À l'échelle du territoire, le volume concerné se mesure : de l'ordre de 317 maisons individuelles, 227 diagnostics publiés pour 1 000 résidences principales, un bassin de travaux structuré autour de CC du Kreiz-Breizh (CCKB). Ce volume ne préjuge d'aucune éligibilité individuelle : il indique seulement où se concentrent, à Paule, les situations où le scénario décrit sur cette page a le plus de chances d'être pertinent.
Nous raisonnons à Paule sur un logement de 105 m², en zone H2a : après un bouquet complet, la consommation recule d'environ 13 000 kWh par an, soit près de 1 400 € au tarif de référence. Côté financement, l'assiette est plafonnée à 40 000 € HT dès trois classes gagnées, l'aide ANAH s'échelonne de 4 000 € à 32 000 € selon le revenu fiscal de référence, et l'accompagnement obligatoire est pris en charge jusqu'à 2 000 €.
Combien d'occupants, quels besoins : avec 2.09 personne(s) par résidence principale à Paule, les besoins d'eau chaude et de renouvellement d'air se déduisent directement. C'est sur cette base, et sur 105 m², que la remise à niveau d'un logement mis en location doit être dimensionné.
Une seule ligne du devis engage réellement l'entreprise : celle qui porte les critères de décence et un engagement de loyer maîtrisé. Pour la remise à niveau d'un logement mis en location à Paule, exiger sa présence écrite vaut mieux que toute garantie orale, car c'est cette valeur que l'organisme instructeur contrôle avant de solder le dossier.
Maisons ou logements collectifs, la réponse technique diffère : à Paule, la part de maisons atteint 99 % du parc (317 logements). Pour la remise à niveau d'un logement mis en location, cela signifie que la vacance du logement pendant les travaux lourds conditionne la majorité des chantiers plutôt qu'une minorité de cas.
La logistique dépend de la densité : 671 habitants pour 321 résidences principales à Paule. Cette densité conditionne l'emprise de stationnement, l'autorisation de voirie et le stockage des matériaux nécessaires à la remise à niveau d'un logement mis en location, trois postes que les devis les moins précis oublient de chiffrer.
Le choix du scénario change l'assiette : à Paule, elle passe de 30 000 € HT à deux classes à 40 000 € HT dès trois classes. Avec le logement loué chiffré autour de 4 790 500 €, l'arbitrage consiste à vérifier si le poste complémentaire nécessaire pour franchir la troisième classe coûte moins que le supplément d'aide qu'il déclenche.
Situer le projet dans son département : à Paule, en Côtes-d'Armor, les mêmes barèmes nationaux s'appliquent, mais les prix d'entreprise et les délais varient d'un bassin à l'autre.

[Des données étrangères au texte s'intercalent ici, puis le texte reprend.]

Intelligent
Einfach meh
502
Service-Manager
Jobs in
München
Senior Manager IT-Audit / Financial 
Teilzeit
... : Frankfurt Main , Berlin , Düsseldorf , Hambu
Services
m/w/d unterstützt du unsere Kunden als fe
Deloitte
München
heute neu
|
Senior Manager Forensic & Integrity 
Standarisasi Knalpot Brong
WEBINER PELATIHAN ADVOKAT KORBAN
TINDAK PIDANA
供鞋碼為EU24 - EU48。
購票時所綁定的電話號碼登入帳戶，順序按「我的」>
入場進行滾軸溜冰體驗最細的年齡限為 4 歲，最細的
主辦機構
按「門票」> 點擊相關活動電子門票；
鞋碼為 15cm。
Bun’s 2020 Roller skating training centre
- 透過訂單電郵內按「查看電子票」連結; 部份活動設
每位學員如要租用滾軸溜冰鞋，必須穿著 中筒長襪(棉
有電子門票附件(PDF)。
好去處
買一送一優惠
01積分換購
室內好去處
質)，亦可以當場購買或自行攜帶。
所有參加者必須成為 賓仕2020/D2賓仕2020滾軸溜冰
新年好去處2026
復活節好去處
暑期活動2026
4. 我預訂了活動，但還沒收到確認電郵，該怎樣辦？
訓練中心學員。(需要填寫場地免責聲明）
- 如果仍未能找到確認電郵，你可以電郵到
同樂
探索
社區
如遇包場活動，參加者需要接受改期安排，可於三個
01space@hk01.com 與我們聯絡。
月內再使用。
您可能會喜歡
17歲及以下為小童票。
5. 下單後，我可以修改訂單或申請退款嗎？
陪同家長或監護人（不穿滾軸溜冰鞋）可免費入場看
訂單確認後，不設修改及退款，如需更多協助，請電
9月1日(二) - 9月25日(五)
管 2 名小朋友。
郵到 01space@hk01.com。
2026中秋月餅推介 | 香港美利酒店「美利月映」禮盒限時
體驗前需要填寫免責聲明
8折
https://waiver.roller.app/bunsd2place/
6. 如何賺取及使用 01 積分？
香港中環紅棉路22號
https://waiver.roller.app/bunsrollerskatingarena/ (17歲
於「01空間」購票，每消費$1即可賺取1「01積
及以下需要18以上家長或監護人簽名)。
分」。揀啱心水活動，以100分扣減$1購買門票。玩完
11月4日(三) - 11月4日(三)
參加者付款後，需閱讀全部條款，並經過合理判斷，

Consulter trois devis sur la remise à niveau d'un logement mis en location dans ce périmètre reste la seule façon d'objectiver le coût.
L'écueil le plus coûteux reste un engagement de conventionnement signé sans simuler le manque à gagner locatif. Sa reprise après coup coûte couramment 10 à 20 % du poste, soit 479 050 € à 958 100 € sur le chiffrage retenu à Paule — un montant qui n'est jamais couvert une seconde fois par l'aide, déjà consommée.